Right and wrong fail in helping us see through an empathetic mind set. I may be gay, to some who do not understand me they may say, “Her lifestyle is morally wrong.” They can say that because they are not gay. They do not understand my struggles, my triumphs, my self reflection, my acceptance, and my love. And they may never understand because they never grew out of the right and wrong mentality. They may never choose to see the world through someone else’s eyes, to see the beauty, to see the pain, to see that outside their view is a world seen by billions of other people, who just might think they are wrong as well and that is where the battle exists..

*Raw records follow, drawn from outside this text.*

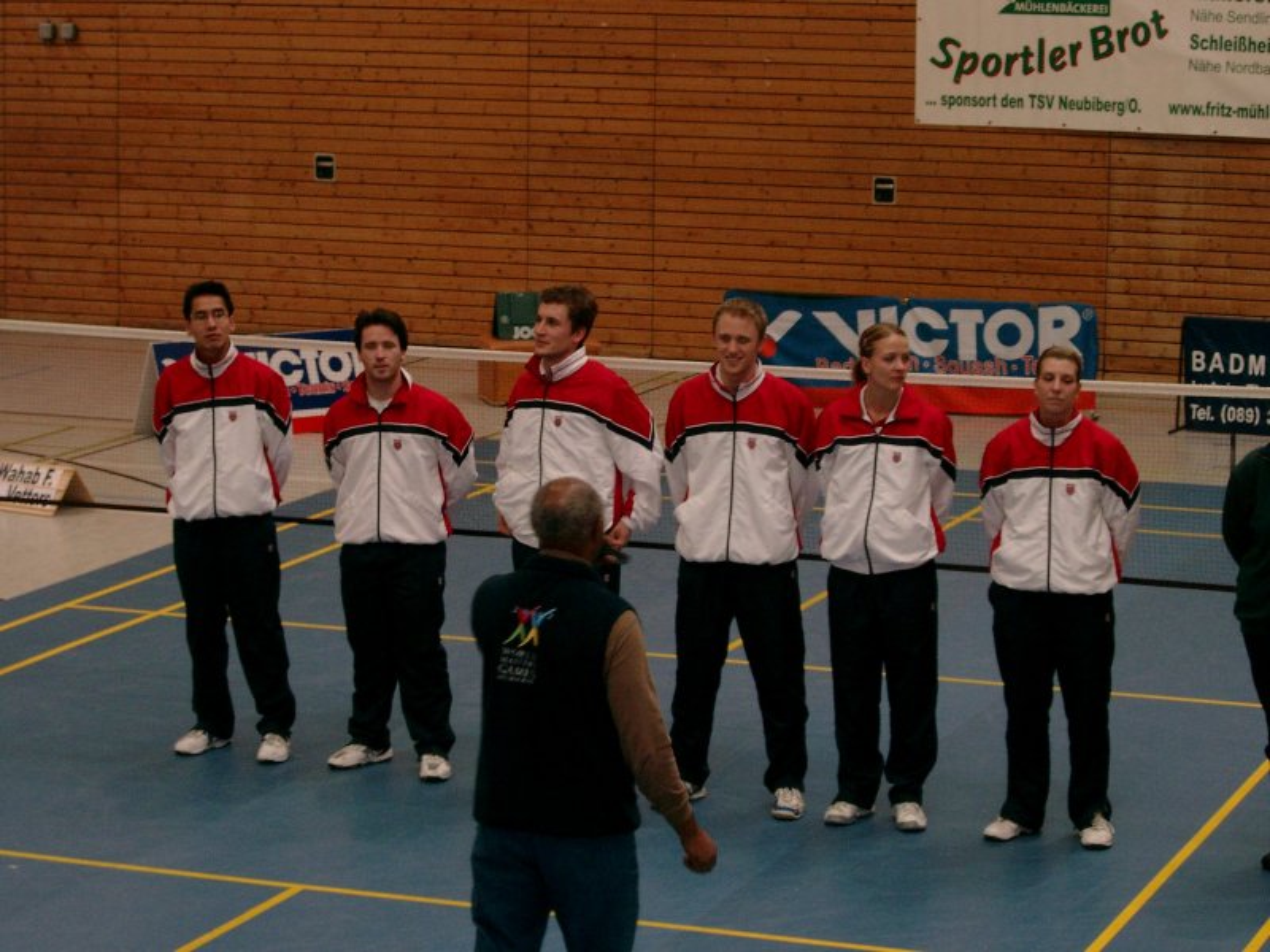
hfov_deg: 17.6
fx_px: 4109
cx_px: 635
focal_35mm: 112
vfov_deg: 13.2
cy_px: 476
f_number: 4.8
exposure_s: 1/60
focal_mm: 22.8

If we lived under the law of right and wrong, we’d crucify each other—not one person would be left alive, because there is not one person who wouldn’t see someone else as wrong. My actions of holding my lover at night are wrong to some. Your actions of judging someone else are also wrong. But what is right? Knowing you love someone? Caring about your fellow human being? Getting to know someone else past your own fears? I would say those aren’t right: they are real. They are not part of the illusion of fear that creates the idea of right and wrong in the first place.
Some people might fear that if we didn’t have this neat little package of right and wrong we’d live in chaos. However, I think if we are taught from an early age to listen to our voice of truth, we’d know that what we do in love for ourselves is for the betterment of all. I don’t go out and murder someone because I was told it’s wrong. I don’t do it because it is not in my heart to do it. I don’t have it in my heart to harm another human being. I want to heal the world and that is why I work so hard on healing me.

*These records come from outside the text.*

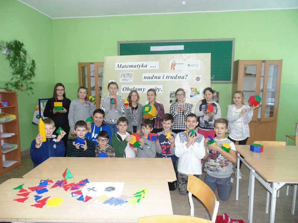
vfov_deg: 61.1
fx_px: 189
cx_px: 149
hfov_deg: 76.4
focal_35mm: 22
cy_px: 112
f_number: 3.1
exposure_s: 1/30
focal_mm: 4
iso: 200
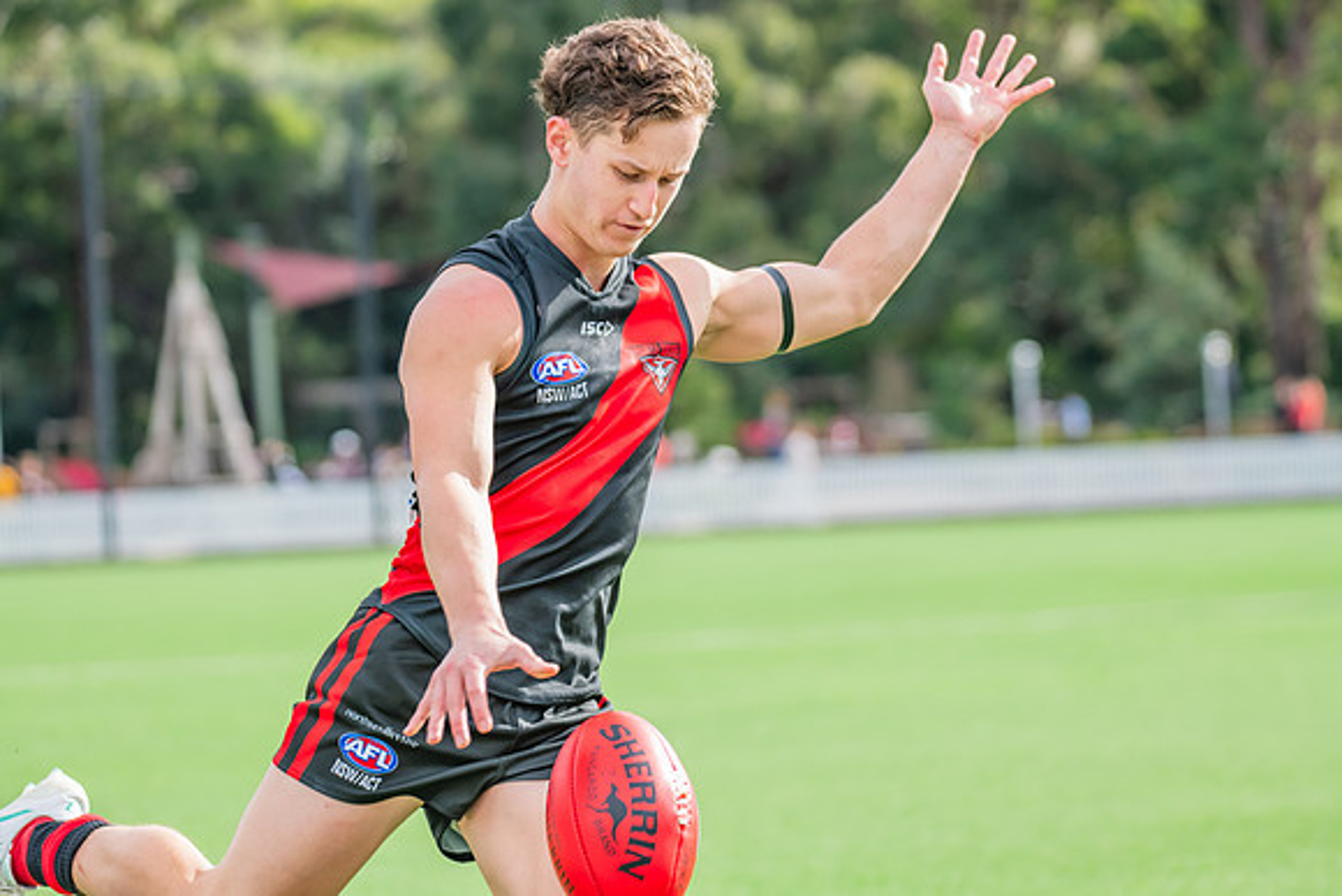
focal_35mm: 170
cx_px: 671
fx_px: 6338
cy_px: 448
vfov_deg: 8.1
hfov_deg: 12.1
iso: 800
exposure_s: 1/1250
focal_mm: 170
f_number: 5
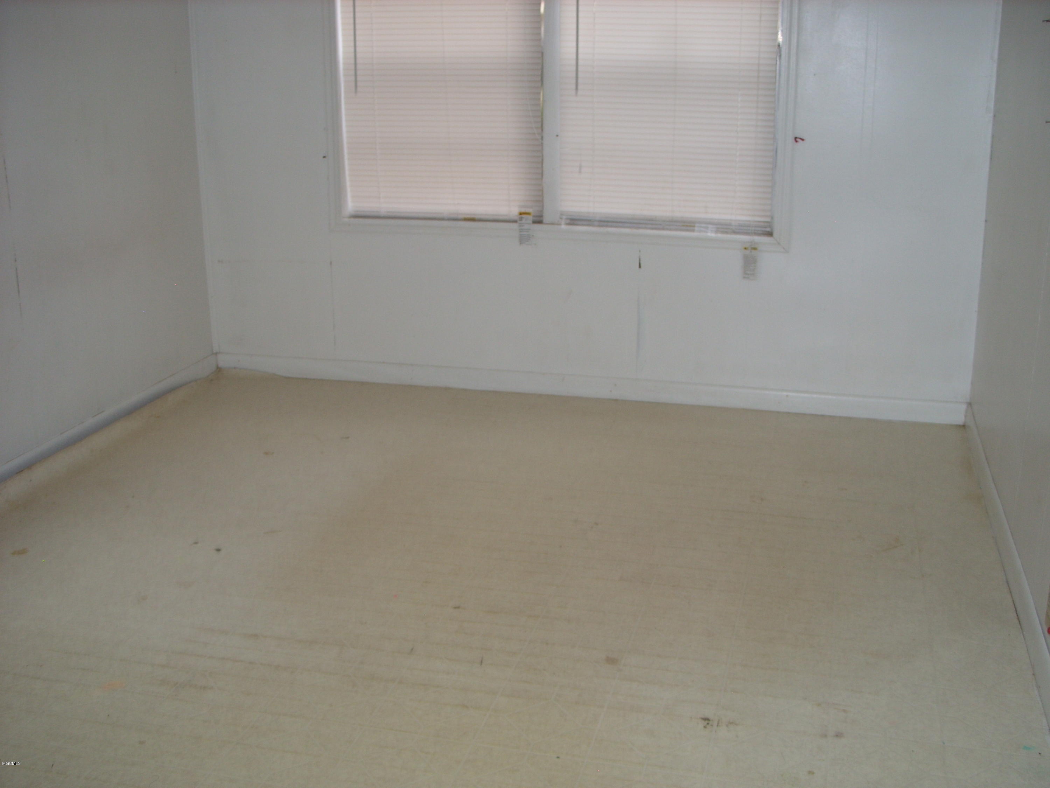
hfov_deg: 49.0
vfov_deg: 37.7
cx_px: 525
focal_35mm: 38
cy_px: 394
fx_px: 1153
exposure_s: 1/30
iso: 50
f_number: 2.8
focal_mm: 7.8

There has to come a time where we do away with these foolish concepts of right and wrong. We have to stop forcing them on each other like it is some duty from God for us to have everyone else conform to our understanding of right and wrong.

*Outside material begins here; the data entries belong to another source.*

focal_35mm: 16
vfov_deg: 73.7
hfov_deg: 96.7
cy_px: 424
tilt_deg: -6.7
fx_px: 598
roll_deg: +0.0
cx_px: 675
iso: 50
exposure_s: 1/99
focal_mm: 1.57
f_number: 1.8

I have to ask, “Isn’t this country big enough for all views?” Can’t I live my life under the governing laws of this countries jurisdiction, as you? Shouldn’t we be more focused on the ideals of striving toward equality in this country? The truth is that if we keep going down this road of looking toward everyone in difference, then no one will be equal. No one will be right because everyone will be wrong. And if this happens the seeds of fear will be planted. And from coast to coast, like a forest it will grow and spread, and we will be living the illusion of fear.
I don’t want that for us. I want the truth. I look at my computer, I see my tabs: Facebook, Twitter, my E-mail, and so on and I see potential. I know right now, a lot of misinformation is getting into the hands of people who live in fear. I know so many people want to view others as wrong; yet, I also know truth is stronger than right and wrong, because truth is in both. Truth exists in everything and once truth is found the arguing stops because truth never needs to be defended. I believe the truth will come out. I believe we will conquer the fear dividing this country and we will see that all along we’ve been looking in the mirror and just arguing with ourselves.
I do not think I am right in my view. I just think I had something to say and maybe this is just me conquering another fear: my fear that we can’t get over our differences and grow beyond the views of right and wrong. When I look in the mirror I can’t argue anymore, because I see you in me. I see us struggling together. Maybe this is where we all could see eye to eye.